There is still a prevailing misconception that European cloud providers are technically inferior. In practice, this has long since ceased to be the case. Many providers have invested in scalability, security, high availability and service quality. The key difference between them and US hyperscalers today lies less in the technology than in the legal framework: Providers are subject exclusively to European laws, thereby creating a legally controllable infrastructure. This is precisely what matters for business-critical document and quality management systems.
To avoid creating new dependencies, sovereign cloud strategies rely on open interfaces, standardised APIs and modular architectures. This ensures that the infrastructure remains adaptable in the long term and independent of individual providers.
Data repatriation in practice: an example from the mechanical engineering sector
A specialist machinery manufacturer for the process industry manages test reports, initial sample test reports, supplier qualifications and project-specific quality certificates in its quality management software. The company is ISO 9001-certified and works with customers from the chemical and food industries, whose data is subject to strict contractual confidentiality requirements.

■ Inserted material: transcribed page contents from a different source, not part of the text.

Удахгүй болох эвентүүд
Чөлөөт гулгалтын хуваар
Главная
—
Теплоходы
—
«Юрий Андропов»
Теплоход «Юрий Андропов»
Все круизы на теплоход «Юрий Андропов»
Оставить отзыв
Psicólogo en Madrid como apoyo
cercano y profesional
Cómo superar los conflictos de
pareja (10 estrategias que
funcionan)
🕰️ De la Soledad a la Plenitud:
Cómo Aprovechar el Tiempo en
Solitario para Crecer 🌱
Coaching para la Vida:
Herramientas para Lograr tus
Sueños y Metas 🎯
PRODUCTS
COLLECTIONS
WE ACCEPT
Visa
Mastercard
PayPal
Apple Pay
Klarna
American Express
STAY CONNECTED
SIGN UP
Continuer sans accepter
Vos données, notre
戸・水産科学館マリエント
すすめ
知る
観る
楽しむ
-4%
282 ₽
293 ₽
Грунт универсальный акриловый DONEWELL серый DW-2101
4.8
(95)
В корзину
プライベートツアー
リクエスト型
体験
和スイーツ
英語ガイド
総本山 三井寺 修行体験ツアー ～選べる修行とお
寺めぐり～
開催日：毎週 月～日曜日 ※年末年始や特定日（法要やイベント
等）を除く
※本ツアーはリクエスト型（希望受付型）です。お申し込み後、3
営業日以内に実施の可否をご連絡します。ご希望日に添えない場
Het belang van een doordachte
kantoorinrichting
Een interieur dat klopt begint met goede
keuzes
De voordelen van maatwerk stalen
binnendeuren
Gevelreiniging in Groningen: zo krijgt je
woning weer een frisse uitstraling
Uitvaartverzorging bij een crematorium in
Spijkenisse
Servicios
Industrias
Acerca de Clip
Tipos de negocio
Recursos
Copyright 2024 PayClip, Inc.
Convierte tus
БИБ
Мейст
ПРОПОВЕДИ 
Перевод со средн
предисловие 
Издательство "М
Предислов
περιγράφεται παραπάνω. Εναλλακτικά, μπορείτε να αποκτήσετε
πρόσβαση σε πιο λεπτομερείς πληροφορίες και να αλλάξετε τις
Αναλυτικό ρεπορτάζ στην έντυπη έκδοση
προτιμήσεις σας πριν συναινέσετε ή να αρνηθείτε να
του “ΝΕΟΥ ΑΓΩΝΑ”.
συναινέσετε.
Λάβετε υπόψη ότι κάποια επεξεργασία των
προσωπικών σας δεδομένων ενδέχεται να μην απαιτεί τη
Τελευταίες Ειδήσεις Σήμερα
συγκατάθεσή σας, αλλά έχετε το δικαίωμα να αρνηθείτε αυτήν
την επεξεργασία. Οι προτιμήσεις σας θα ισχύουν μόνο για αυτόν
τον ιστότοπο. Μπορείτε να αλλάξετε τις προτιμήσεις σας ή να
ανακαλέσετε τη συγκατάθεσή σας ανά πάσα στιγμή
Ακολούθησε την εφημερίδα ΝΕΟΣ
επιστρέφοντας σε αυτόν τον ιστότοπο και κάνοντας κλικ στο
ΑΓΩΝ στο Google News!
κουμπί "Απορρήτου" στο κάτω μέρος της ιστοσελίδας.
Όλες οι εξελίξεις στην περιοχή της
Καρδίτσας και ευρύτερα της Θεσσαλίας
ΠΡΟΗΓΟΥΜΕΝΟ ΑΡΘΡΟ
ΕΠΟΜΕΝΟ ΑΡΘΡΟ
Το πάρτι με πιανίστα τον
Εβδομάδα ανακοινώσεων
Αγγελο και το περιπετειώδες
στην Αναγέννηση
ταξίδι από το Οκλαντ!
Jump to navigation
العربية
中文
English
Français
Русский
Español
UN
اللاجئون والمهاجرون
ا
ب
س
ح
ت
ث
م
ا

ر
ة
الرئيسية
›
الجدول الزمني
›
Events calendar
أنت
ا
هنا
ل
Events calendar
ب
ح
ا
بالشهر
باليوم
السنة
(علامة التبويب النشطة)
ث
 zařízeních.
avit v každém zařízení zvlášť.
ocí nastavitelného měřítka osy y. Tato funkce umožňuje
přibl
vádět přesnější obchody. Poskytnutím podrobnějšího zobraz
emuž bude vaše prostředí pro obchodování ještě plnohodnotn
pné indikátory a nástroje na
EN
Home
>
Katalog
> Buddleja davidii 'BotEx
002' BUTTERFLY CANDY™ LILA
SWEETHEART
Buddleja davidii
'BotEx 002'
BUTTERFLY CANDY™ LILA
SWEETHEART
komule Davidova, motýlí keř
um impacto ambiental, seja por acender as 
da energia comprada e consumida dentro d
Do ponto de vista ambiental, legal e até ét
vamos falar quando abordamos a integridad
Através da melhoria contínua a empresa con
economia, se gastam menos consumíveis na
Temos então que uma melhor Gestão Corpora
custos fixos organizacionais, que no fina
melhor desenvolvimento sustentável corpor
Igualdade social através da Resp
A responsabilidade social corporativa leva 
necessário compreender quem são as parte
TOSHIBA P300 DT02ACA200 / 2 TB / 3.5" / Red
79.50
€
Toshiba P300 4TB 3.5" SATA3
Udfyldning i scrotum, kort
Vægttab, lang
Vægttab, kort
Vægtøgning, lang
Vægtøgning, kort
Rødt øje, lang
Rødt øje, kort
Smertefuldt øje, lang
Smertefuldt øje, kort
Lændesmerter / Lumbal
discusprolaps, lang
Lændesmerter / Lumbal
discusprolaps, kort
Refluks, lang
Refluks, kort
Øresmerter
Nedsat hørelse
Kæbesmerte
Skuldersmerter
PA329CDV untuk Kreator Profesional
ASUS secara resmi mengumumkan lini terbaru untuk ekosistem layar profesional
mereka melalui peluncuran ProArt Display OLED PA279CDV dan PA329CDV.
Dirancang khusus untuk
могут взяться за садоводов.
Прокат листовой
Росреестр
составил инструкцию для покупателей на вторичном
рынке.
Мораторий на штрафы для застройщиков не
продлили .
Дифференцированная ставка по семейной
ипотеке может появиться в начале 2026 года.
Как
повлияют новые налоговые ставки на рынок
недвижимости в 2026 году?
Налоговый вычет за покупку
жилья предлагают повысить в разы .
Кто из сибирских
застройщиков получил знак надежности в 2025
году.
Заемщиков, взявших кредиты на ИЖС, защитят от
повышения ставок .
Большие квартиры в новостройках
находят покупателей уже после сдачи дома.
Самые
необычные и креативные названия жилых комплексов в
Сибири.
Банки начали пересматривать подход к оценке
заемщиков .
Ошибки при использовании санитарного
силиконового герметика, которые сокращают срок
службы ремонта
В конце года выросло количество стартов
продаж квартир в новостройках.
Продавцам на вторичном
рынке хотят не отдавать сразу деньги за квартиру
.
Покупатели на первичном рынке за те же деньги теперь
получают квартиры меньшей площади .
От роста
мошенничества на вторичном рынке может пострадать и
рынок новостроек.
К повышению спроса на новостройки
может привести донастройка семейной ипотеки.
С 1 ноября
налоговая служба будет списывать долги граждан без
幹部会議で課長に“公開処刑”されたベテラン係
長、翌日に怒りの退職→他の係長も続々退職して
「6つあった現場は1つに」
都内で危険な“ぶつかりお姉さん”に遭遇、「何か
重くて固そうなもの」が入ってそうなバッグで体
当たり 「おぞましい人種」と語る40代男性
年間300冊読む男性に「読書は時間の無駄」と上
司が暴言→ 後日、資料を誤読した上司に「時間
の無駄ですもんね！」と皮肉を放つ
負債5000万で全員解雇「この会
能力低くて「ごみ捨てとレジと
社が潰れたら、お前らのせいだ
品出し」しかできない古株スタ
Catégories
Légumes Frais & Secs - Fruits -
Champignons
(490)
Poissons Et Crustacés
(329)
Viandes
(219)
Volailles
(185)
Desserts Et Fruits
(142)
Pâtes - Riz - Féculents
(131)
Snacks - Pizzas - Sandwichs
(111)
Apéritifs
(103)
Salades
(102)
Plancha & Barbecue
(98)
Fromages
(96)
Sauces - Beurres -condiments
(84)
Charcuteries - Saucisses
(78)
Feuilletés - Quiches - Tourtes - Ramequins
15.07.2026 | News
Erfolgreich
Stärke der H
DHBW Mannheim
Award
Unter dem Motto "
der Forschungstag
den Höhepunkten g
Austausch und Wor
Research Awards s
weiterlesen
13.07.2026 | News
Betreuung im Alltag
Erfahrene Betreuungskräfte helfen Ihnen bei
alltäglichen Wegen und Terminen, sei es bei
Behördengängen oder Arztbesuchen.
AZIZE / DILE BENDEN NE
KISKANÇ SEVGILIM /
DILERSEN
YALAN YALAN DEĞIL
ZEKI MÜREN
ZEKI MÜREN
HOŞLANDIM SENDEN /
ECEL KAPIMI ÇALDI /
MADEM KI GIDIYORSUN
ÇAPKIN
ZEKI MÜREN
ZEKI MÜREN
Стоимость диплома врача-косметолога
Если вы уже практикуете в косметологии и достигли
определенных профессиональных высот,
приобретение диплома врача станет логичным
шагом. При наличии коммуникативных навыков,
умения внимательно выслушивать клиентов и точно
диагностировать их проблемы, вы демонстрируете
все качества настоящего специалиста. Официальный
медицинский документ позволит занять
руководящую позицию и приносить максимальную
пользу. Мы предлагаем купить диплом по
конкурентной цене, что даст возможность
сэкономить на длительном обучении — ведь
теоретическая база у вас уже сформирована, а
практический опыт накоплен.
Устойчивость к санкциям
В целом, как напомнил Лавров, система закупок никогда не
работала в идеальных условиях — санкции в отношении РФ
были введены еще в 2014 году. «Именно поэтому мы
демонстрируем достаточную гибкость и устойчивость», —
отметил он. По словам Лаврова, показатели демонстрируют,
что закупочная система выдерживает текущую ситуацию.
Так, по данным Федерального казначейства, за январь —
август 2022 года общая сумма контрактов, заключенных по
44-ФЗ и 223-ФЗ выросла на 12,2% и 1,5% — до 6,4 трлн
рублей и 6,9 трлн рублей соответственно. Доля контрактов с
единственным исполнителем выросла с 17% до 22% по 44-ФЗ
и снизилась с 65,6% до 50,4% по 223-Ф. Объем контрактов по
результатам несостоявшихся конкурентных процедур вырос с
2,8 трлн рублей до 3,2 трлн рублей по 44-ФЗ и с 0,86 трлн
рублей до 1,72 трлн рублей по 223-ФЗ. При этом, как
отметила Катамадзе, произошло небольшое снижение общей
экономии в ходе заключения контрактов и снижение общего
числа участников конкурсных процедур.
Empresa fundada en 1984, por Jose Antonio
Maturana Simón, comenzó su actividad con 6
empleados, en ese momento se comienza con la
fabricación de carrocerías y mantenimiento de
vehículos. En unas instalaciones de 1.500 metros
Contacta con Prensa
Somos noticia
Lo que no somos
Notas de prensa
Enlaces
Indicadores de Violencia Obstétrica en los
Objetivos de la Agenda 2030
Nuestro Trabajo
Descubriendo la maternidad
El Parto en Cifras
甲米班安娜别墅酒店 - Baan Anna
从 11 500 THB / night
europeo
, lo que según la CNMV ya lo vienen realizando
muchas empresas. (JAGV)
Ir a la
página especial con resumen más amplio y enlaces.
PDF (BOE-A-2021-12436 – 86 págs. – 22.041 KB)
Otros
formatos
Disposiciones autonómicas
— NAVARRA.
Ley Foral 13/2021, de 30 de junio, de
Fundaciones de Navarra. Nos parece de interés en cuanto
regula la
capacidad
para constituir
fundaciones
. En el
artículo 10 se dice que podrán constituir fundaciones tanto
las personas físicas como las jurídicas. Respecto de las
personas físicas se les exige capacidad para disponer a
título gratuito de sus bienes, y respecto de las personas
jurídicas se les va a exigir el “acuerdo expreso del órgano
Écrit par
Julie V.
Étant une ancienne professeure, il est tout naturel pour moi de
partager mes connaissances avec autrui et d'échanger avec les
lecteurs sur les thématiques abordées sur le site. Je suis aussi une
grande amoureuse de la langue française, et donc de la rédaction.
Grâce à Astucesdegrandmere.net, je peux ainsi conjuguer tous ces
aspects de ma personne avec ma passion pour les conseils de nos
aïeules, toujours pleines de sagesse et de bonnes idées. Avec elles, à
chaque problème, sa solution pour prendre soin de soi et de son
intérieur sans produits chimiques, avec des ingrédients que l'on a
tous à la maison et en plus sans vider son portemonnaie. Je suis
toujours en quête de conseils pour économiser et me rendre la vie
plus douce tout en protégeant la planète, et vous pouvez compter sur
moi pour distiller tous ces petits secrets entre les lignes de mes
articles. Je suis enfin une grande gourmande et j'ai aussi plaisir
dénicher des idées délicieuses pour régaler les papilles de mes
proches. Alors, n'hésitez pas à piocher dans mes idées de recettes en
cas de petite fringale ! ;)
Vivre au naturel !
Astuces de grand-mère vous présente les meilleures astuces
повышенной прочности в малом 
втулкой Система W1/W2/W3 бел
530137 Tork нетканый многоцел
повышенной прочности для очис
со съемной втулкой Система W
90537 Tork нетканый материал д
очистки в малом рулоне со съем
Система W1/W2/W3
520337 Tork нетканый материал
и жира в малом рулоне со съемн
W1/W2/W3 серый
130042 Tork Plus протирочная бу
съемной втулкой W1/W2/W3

Storing data on a US hyperscaler poses a significant risk. The theoretical possibility of US authorities accessing data under the CLOUD Act is in direct conflict with contractual obligations towards customers. By repatriating the QMS to a sovereign European infrastructure, the company not only gains legal certainty and improved auditability, but also significantly greater control over its most sensitive data.
Conclusion: Digital sovereignty becomes a competitive advantage
Data repatriation is not a step backwards towards on-premises nostalgia. Companies that rely on sovereign European cloud infrastructures today benefit from greater compliance assurance, reduced geopolitical risks and long-term digital sovereignty.
The most important first step remains an honest assessment of one’s own data landscape. By creating transparency, prioritising critical systems and incorporating governance from the outset, companies lay the foundations for a successful and secure data repatriation strategy.